For years, hotel demand pretty much fell into a relatively small number of segments: business, leisure, MICE, groups, etc. For years, the reasons people chose certain hotels over others remained largely unchanged. It’s always a combination of mainly price, location, brand, and possibly service. It’s never about “snazzy room control units” or “space-age showers” or “recliners with massage functions.” Asset managers, take note. Similarly, seasonal travel patterns remained largely constant.
Enter “Generation Z” and burned-out Millennials, and we’re on the brink of a few entirely new travel trends, some of which are somewhat anti-cyclical. Firstly, sleepcations, also known as napcations. Where guests once might have been willing to tolerate a slightly sub-par room in a hotel—because, really, let’s face it, how much time do you actually spend in the room if you’re sightseeing or out on business—the new generation of guests booking sleepcations are unlikely to do so. For them, the room is everything. Forget about the lobby as the heart of the hotel and various fancy F&B outlets—sleepcation bookers are, unsurprisingly, all about the room, the bed, and, well, sleep and relaxation.
According to research, sleep tourism is a growing travel trend predicted to dominate the industry over the next year, driven by 1 in 3 adults who are estimated to miss out on sufficient sleep in their normal lives. There’s a hotel in London that now has a “Sleep Concierge,” while a hotel in Switzerland offers a “sleep diagnostic programme.” Now, you might say that sleeping and relaxing has always been part of staying in a hotel for leisure, but sleepcations take this a step further.
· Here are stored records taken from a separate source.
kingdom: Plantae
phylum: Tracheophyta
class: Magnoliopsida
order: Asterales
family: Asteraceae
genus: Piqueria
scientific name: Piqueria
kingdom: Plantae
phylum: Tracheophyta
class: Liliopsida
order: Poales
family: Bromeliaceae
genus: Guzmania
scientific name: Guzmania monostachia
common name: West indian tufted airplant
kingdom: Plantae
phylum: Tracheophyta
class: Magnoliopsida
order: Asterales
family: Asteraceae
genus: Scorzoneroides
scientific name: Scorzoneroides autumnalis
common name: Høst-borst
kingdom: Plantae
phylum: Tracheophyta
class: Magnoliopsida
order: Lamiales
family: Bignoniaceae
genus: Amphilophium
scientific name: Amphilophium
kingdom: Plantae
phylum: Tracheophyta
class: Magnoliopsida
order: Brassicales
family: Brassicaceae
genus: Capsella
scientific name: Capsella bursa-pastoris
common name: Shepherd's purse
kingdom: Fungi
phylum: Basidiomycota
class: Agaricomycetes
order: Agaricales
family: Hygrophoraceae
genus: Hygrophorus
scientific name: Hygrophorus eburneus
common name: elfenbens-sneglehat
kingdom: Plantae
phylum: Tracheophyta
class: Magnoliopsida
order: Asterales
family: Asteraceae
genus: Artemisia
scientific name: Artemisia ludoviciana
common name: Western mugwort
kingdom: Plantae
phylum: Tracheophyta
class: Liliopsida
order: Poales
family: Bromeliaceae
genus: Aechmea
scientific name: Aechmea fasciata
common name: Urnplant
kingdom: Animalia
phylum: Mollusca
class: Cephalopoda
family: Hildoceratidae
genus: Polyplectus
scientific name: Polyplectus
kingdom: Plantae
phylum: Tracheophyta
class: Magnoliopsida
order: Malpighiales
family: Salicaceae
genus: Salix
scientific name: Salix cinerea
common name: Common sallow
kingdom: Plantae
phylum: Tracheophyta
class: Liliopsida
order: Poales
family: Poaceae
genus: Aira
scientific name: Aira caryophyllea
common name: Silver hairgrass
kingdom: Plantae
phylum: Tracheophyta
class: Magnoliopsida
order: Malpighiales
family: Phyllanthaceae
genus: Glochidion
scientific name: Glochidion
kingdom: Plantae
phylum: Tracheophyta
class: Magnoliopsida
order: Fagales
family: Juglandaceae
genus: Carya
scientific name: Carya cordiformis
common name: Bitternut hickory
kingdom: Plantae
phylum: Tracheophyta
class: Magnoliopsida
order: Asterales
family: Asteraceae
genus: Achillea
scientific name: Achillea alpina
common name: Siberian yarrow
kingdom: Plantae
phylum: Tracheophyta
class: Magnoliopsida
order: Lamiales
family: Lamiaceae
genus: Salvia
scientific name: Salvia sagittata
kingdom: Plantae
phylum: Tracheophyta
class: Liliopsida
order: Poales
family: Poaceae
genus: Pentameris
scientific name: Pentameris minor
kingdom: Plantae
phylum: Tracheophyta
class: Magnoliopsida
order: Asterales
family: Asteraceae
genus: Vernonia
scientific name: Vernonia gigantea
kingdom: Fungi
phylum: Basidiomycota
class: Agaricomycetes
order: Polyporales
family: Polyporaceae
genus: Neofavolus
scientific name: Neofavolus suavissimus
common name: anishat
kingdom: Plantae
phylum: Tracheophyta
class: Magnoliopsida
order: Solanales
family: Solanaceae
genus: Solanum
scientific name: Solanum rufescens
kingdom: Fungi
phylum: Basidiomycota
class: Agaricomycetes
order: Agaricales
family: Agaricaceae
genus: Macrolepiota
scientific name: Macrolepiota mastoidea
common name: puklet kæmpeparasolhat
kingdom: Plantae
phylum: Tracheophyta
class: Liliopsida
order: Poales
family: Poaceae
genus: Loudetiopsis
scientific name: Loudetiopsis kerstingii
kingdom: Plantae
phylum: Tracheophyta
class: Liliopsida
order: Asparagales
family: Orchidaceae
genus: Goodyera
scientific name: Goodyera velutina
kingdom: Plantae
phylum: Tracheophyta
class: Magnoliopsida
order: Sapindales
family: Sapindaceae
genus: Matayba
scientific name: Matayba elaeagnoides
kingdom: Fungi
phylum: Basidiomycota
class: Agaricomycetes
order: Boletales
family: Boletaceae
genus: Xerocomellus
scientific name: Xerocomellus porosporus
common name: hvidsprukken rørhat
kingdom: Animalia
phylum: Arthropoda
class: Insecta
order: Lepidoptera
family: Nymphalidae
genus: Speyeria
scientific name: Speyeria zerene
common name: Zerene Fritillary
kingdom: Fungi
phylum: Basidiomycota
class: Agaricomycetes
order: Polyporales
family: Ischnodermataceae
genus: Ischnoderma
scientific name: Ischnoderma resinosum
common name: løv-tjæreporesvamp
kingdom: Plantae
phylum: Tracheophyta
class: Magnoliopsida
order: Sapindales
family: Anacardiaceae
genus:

Think of the rare pleasure of going to bed knowing that you can sleep as long as you want without a rigid breakfast schedule, sunrise yoga sessions, or other activities that, because you paid for them, you’d be afraid of missing out on.
Will napcations catch on? I don’t know. Let me sleep on it, and I’ll tell you what I think.
While sleepcations are at least vaguely amusing, coolcations have a much more serious background. Climate change, rising summer temperatures, an increase in forest fires, and, take Spain for example, more frequent droughts, mean that travellers are shifting their summer vacations to cooler destinations. Personally, I can see the appeal in this—I spent last year’s summer holidays in our summer house in Spain with temperatures of more than 40 degrees Celsius. You might snort at this if you’re based in the UAE or KSA, but with electricity prices in Spain being what they are, it’s prohibitively expensive to run the air conditioning all day, so you end up slowly melting through the day, whether indoors or outdoors. This year, I declined and went north instead. The Nordics and the Baltic states are the big winners of the coolcation trend—essentially, holidaying in destinations that, even at the height of summer, are more likely to feature temperatures of around 25 degrees Celsius rather than 40 degrees. For Middle Eastern veterans, this isn’t a new trend, as we’re used to escaping the summer heat to our often milder home climates, but for European travellers, this is becoming a thing.
Depending on how things develop, “raincations” might become a trend, so here’s to investing in places like Wales, famous for its mountains, rain, and, erm, Catherine Zeta-Jones.
The point? Gimmicks and fads aside (I mean, would guests really pay for a sleep concierge if they don’t even pay for recliners with massage functions?), the point is that, now more than in past years, societal and environmental changes shape travel patterns, so it’s worthwhile paying attention to what makes people of different generations tick. The current protests against over-tourism in many destinations are a case in point, as is the somewhat older trend of “flight shaming” and taking trains rather than short-haul flights.
I feel that we’re on the cusp of a significant destination shake-up. Every shake-up has winners and losers. If you have a hotel in the mountains of Oman, by a fjord in Norway, or in an otherwise moderate climate, you might be a winner. If you have the misfortune of having a property on, say, the Costa del Sol in Spain (subject to drought-induced water restrictions since 2023), you might well be a loser. On the other hand, every shake-up also holds opportunities, such as the redevelopment of previously over-built destinations and the opening of entirely new destinations. A while ago, a friend showed me a picture of a mountain lodge in the snow with endless views over valleys and wintry mountains and asked me to guess the country. It looked like the Alps in Austria or Germany to me, so that’s the answer I went with. I was wrong; it was Pakistan.
As for my next trip? I’m off to KSA, but only after the summer, so I guess I’m taking somewhat of a coolcation. Now, if I could find a way to combine this with a sleepcation, I would be—for once—a total trendsetter, plus I’d be chilled and relaxed. Safe travels, all!